Although he was willing to share stories of the visitations, Pink realized that pragmatism would win the day in court. He and his lawyers assembled 10 former friends and associates of Chaffin’s, who could attest to the fact that the signature on the second will was legitimate. A jury wouldn’t necessarily need to believe in the afterlife if they took these witnesses at their word. But they wouldn’t even get that chance.
During a court recess, lawyers for both the Chaffin brothers and Susie agreed to a settlement. It’s likely Susie was advised that her chances of arguing against the validity of the second will were slim and that a jury ruling could leave her with nothing. (Even Susie agreed that the signature on the second will was legitimate.) Instead, she would accept one-quarter of the estate, leaving the rest to be divided equally among the brothers.
A judge made it official. The second will superseded the first.
The presence of Chaffin’s ghost in articles about the case led to attention from a number of outlets that had little or nothing to do with the judicial system. The following year, the Society for Psychical Research (SPR) dispatched a lawyer to interview the Chaffins to try and discern their sincerity. He found no evidence they—nor Blackwelder—were being deceptive.
The SPR, though eager to find evidence of phenomena, rebutted the lawyer's findings and speculated that it made little sense for Chaffin’s ghost to send his son on a scavenger hunt. Why not just tell him to look in the Bible in the first place?

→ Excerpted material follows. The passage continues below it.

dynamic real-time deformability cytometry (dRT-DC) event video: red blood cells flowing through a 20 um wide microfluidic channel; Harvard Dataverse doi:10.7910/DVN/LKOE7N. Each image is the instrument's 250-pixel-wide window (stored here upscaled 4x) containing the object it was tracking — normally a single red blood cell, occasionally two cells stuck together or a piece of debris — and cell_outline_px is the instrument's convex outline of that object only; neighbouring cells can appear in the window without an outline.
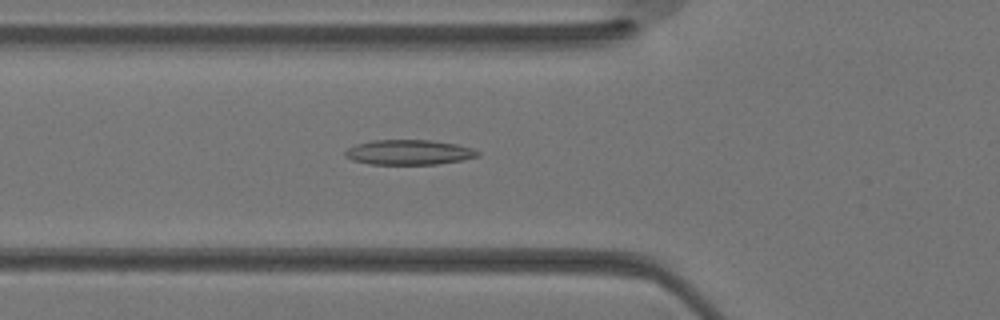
{"species": "Egyptian fruit bat (a non-hibernating species)", "species_latin": "Rousettus aegyptiacus", "temperature_condition": "warm", "stored_images_in_passage": 35, "segment_of_instrument_passage": [1, 2], "camera_frame_rate_fps": 3000, "um_per_image_px": 0.085, "animal": {"sex": "female"}, "frame": {"image": 1, "passage_image": 12, "time_ms": 3.667, "image_size_px": [1000, 320], "cell_outline_px": [[480, 156], [464, 160], [436, 164], [368, 164], [352, 160], [344, 156], [344, 152], [348, 148], [356, 144], [372, 140], [432, 140], [456, 144], [472, 148], [480, 152]], "centroid_in_image_um": [34.76, 12.94], "position_along_channel_um": 91.0, "area_um2": 19.42}}
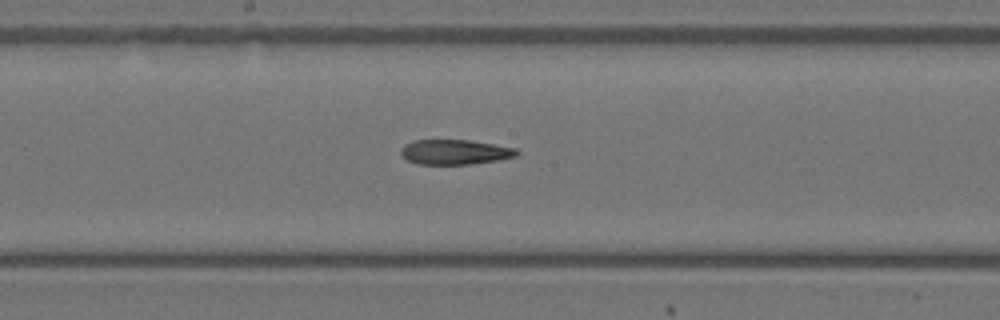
{"frame": {"image": 2, "passage_image": 18, "time_ms": 5.667, "image_size_px": [1000, 320], "cell_outline_px": [[520, 152], [516, 156], [500, 160], [472, 164], [416, 164], [408, 160], [400, 152], [400, 148], [404, 144], [416, 140], [468, 140], [516, 148]], "centroid_in_image_um": [38.67, 12.93], "position_along_channel_um": 209.5, "area_um2": 16.82}}
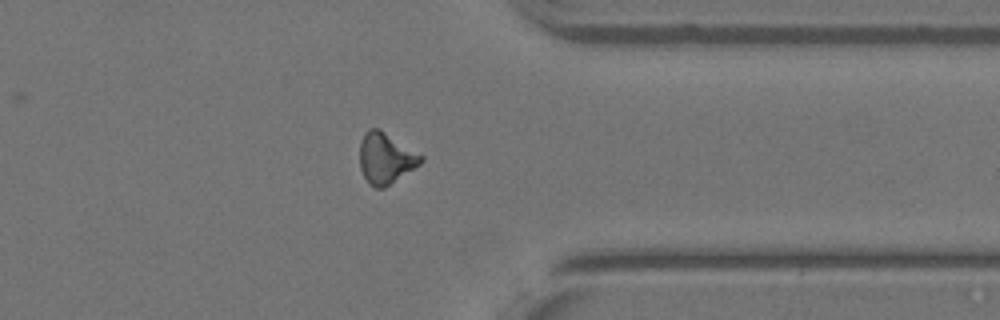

A ghost’s eccentricities or communication limitations aside, there was also the matter of whether the brothers, feeling jilted by the wishes of the first will, decided to concoct a sensational story and forge a second, more generous agreement to be “found” at a later date. Some amateur sleuths speculated that Pink waited years before contesting the will because one of the brothers would need time to practice their father’s handwriting in order to pass an acceptable forgery.

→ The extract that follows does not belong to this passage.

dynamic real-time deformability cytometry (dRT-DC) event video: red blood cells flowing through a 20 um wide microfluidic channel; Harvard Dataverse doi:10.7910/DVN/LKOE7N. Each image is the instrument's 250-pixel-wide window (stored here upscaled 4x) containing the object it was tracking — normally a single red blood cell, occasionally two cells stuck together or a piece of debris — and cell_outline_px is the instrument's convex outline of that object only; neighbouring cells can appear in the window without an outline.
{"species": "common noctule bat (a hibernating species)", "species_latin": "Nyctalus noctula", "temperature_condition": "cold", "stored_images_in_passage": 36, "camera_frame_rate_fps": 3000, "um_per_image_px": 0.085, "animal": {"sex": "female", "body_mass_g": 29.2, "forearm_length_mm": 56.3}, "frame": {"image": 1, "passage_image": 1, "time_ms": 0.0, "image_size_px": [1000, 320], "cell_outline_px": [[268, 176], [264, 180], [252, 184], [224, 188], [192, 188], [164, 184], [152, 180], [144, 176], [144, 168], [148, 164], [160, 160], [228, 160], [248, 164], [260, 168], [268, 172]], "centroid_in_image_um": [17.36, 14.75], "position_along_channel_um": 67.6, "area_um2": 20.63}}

In 2004, author Mary Roach was investigating paranormal activity for her nonfiction book Spook when she commissioned handwriting expert Grant Sperry to examine both the 1905 and 1919 wills. The first one was hand-drafted by another party but signed by Chaffin; the second appeared to be by his hand alone. Sperry offered that the signature in the 1905 will seemed rougher and less polished than the one drafted 14 years later—and usually, handwriting worsens over time. Sperry concluded that if the first signature was valid, then the second signature was a fake.
On the other hand, the writing in the second will was fluid, not halting like so many forgeries tend to be in their slow pursuit of perfection. If it had been written by someone other than Chaffin, perhaps it was done only to motivate Susie to share the wealth and with no expectation it would be exhaustively studied by a forensic specialist.
If the Chaffin brothers knew a revised, legitimate will was in the family’s possession, there’s no reason to have waited four years to reveal it. It's possible they felt a story was needed to help explain how well-hidden it had supposedly been, and perhaps they felt a ghost tale was less preposterous than claiming to happen upon it at random.
It’s certainly more likely that Pink orchestrated the discovery of a will more satisfactory to the family than the idea that Chaffin would revise his own, then never tell anyone about it. But Pink never even hinted at the possibility that his story was anything other than the truth.
“I was fully convinced,” he said in his statement, “that my father’s spirit had visited me for the purpose of explaining some mistake.” Having had his message received, Pink said he was never contacted by his father again.